- Try it
Every entry must be copied word for word.

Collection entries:
*****

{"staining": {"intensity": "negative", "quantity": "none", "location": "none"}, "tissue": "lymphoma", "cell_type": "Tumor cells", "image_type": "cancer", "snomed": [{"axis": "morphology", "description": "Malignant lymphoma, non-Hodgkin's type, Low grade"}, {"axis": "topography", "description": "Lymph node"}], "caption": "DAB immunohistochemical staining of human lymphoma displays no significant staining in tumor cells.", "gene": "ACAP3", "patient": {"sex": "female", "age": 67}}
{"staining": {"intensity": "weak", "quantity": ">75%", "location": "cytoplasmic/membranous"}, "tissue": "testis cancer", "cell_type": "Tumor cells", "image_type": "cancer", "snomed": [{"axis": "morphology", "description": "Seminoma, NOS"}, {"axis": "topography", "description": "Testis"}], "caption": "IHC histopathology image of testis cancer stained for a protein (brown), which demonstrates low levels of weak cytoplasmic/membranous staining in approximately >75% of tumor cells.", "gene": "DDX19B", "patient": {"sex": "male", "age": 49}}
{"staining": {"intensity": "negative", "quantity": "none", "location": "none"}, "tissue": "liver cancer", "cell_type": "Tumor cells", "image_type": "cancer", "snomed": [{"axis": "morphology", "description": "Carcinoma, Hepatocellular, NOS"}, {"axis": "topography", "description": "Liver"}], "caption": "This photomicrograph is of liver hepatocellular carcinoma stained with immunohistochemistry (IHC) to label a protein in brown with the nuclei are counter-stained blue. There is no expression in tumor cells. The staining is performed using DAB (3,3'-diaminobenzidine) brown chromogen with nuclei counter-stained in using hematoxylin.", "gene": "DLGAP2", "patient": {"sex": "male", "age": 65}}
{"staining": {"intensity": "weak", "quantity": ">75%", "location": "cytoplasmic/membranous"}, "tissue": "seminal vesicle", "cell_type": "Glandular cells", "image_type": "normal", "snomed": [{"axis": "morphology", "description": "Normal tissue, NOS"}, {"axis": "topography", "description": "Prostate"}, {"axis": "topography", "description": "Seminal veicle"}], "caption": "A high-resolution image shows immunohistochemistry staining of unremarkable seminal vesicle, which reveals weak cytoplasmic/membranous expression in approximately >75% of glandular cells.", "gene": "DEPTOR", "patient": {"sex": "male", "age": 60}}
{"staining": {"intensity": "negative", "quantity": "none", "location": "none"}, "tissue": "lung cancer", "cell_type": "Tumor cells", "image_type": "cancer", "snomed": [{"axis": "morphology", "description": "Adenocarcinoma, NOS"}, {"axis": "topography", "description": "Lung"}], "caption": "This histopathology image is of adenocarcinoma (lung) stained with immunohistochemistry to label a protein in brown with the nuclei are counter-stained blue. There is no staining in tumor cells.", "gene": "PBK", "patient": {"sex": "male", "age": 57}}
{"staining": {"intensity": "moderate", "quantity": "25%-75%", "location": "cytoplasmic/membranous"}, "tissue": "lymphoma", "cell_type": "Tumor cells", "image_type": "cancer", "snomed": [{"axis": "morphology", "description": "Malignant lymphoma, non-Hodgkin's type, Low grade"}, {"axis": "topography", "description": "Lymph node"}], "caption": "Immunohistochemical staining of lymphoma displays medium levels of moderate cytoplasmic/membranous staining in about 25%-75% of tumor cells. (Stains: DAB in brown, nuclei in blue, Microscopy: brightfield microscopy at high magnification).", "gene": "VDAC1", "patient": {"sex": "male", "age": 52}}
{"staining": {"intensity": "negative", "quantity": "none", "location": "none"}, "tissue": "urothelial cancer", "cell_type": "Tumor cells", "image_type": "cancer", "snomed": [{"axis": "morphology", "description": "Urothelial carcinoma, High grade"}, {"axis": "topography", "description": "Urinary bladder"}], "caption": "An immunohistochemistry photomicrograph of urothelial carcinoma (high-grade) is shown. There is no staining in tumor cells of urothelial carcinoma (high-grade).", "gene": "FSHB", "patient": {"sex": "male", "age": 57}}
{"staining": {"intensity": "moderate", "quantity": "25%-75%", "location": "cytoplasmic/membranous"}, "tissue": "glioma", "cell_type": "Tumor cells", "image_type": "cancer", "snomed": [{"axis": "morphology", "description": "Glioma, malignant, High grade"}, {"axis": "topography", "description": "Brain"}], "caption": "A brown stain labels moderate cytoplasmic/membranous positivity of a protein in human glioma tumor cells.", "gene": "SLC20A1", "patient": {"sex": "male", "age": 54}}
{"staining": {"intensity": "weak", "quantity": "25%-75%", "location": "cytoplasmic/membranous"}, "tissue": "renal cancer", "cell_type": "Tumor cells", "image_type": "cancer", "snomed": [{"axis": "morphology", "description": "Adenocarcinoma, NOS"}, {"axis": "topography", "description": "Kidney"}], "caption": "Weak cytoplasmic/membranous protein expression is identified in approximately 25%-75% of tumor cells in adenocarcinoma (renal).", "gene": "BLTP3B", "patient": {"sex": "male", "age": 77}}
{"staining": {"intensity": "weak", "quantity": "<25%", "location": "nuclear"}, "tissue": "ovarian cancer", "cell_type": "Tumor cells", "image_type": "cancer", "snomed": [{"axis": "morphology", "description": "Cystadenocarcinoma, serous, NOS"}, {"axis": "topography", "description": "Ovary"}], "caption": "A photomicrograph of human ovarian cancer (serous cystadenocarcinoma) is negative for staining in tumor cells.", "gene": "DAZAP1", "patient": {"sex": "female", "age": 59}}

*****

- Finished exercise
{"staining": {"intensity": "negative", "quantity": "none", "location": "none"}, "tissue": "lymphoma", "cell_type": "Tumor cells", "image_type": "cancer", "snomed": [{"axis": "morphology", "description": "Malignant lymphoma, non-Hodgkin's type, Low grade"}, {"axis": "topography", "description": "Lymph node"}], "caption": "DAB immunohistochemical staining of human lymphoma displays no significant staining in tumor cells.", "gene": "ACAP3", "patient": {"sex": "female", "age": 67}}
{"staining": {"intensity": "weak", "quantity": ">75%", "location": "cytoplasmic/membranous"}, "tissue": "testis cancer", "cell_type": "Tumor cells", "image_type": "cancer", "snomed": [{"axis": "morphology", "description": "Seminoma, NOS"}, {"axis": "topography", "description": "Testis"}], "caption": "IHC histopathology image of testis cancer stained for a protein (brown), which demonstrates low levels of weak cytoplasmic/membranous staining in approximately >75% of tumor cells.", "gene": "DDX19B", "patient": {"sex": "male", "age": 49}}
{"staining": {"intensity": "negative", "quantity": "none", "location": "none"}, "tissue": "liver cancer", "cell_type": "Tumor cells", "image_type": "cancer", "snomed": [{"axis": "morphology", "description": "Carcinoma, Hepatocellular, NOS"}, {"axis": "topography", "description": "Liver"}], "caption": "This photomicrograph is of liver hepatocellular carcinoma stained with immunohistochemistry (IHC) to label a protein in brown with the nuclei are counter-stained blue. There is no expression in tumor cells. The staining is performed using DAB (3,3'-diaminobenzidine) brown chromogen with nuclei counter-stained in using hematoxylin.", "gene": "DLGAP2", "patient": {"sex": "male", "age": 65}}
{"staining": {"intensity": "weak", "quantity": ">75%", "location": "cytoplasmic/membranous"}, "tissue": "seminal vesicle", "cell_type": "Glandular cells", "image_type": "normal", "snomed": [{"axis": "morphology", "description": "Normal tissue, NOS"}, {"axis": "topography", "description": "Prostate"}, {"axis": "topography", "description": "Seminal veicle"}], "caption": "A high-resolution image shows immunohistochemistry staining of unremarkable seminal vesicle, which reveals weak cytoplasmic/membranous expression in approximately >75% of glandular cells.", "gene": "DEPTOR", "patient": {"sex": "male", "age": 60}}
{"staining": {"intensity": "negative", "quantity": "none", "location": "none"}, "tissue": "lung cancer", "cell_type": "Tumor cells", "image_type": "cancer", "snomed": [{"axis": "morphology", "description": "Adenocarcinoma, NOS"}, {"axis": "topography", "description": "Lung"}], "caption": "This histopathology image is of adenocarcinoma (lung) stained with immunohistochemistry to label a protein in brown with the nuclei are counter-stained blue. There is no staining in tumor cells.", "gene": "PBK", "patient": {"sex": "male", "age": 57}}
{"staining": {"intensity": "moderate", "quantity": "25%-75%", "location": "cytoplasmic/membranous"}, "tissue": "lymphoma", "cell_type": "Tumor cells", "image_type": "cancer", "snomed": [{"axis": "morphology", "description": "Malignant lymphoma, non-Hodgkin's type, Low grade"}, {"axis": "topography", "description": "Lymph node"}], "caption": "Immunohistochemical staining of lymphoma displays medium levels of moderate cytoplasmic/membranous staining in about 25%-75% of tumor cells. (Stains: DAB in brown, nuclei in blue, Microscopy: brightfield microscopy at high magnification).", "gene": "VDAC1", "patient": {"sex": "male", "age": 52}}
{"staining": {"intensity": "negative", "quantity": "none", "location": "none"}, "tissue": "urothelial cancer", "cell_type": "Tumor cells", "image_type": "cancer", "snomed": [{"axis": "morphology", "description": "Urothelial carcinoma, High grade"}, {"axis": "topography", "description": "Urinary bladder"}], "caption": "An immunohistochemistry photomicrograph of urothelial carcinoma (high-grade) is shown. There is no staining in tumor cells of urothelial carcinoma (high-grade).", "gene": "FSHB", "patient": {"sex": "male", "age": 57}}
{"staining": {"intensity": "moderate", "quantity": "25%-75%", "location": "cytoplasmic/membranous"}, "tissue": "glioma", "cell_type": "Tumor cells", "image_type": "cancer", "snomed": [{"axis": "morphology", "description": "Glioma, malignant, High grade"}, {"axis": "topography", "description": "Brain"}], "caption": "A brown stain labels moderate cytoplasmic/membranous positivity of a protein in human glioma tumor cells.", "gene": "SLC20A1", "patient": {"sex": "male", "age": 54}}
{"staining": {"intensity": "weak", "quantity": "25%-75%", "location": "cytoplasmic/membranous"}, "tissue": "renal cancer", "cell_type": "Tumor cells", "image_type": "cancer", "snomed": [{"axis": "morphology", "description": "Adenocarcinoma, NOS"}, {"axis": "topography", "description": "Kidney"}], "caption": "Weak cytoplasmic/membranous protein expression is identified in approximately 25%-75% of tumor cells in adenocarcinoma (renal).", "gene": "BLTP3B", "patient": {"sex": "male", "age": 77}}
{"staining": {"intensity": "weak", "quantity": "<25%", "location": "nuclear"}, "tissue": "ovarian cancer", "cell_type": "Tumor cells", "image_type": "cancer", "snomed": [{"axis": "morphology", "description": "Cystadenocarcinoma, serous, NOS"}, {"axis": "topography", "description": "Ovary"}], "caption": "A photomicrograph of human ovarian cancer (serous cystadenocarcinoma) is negative for staining in tumor cells.", "gene": "DAZAP1", "patient": {"sex": "female", "age": 59}}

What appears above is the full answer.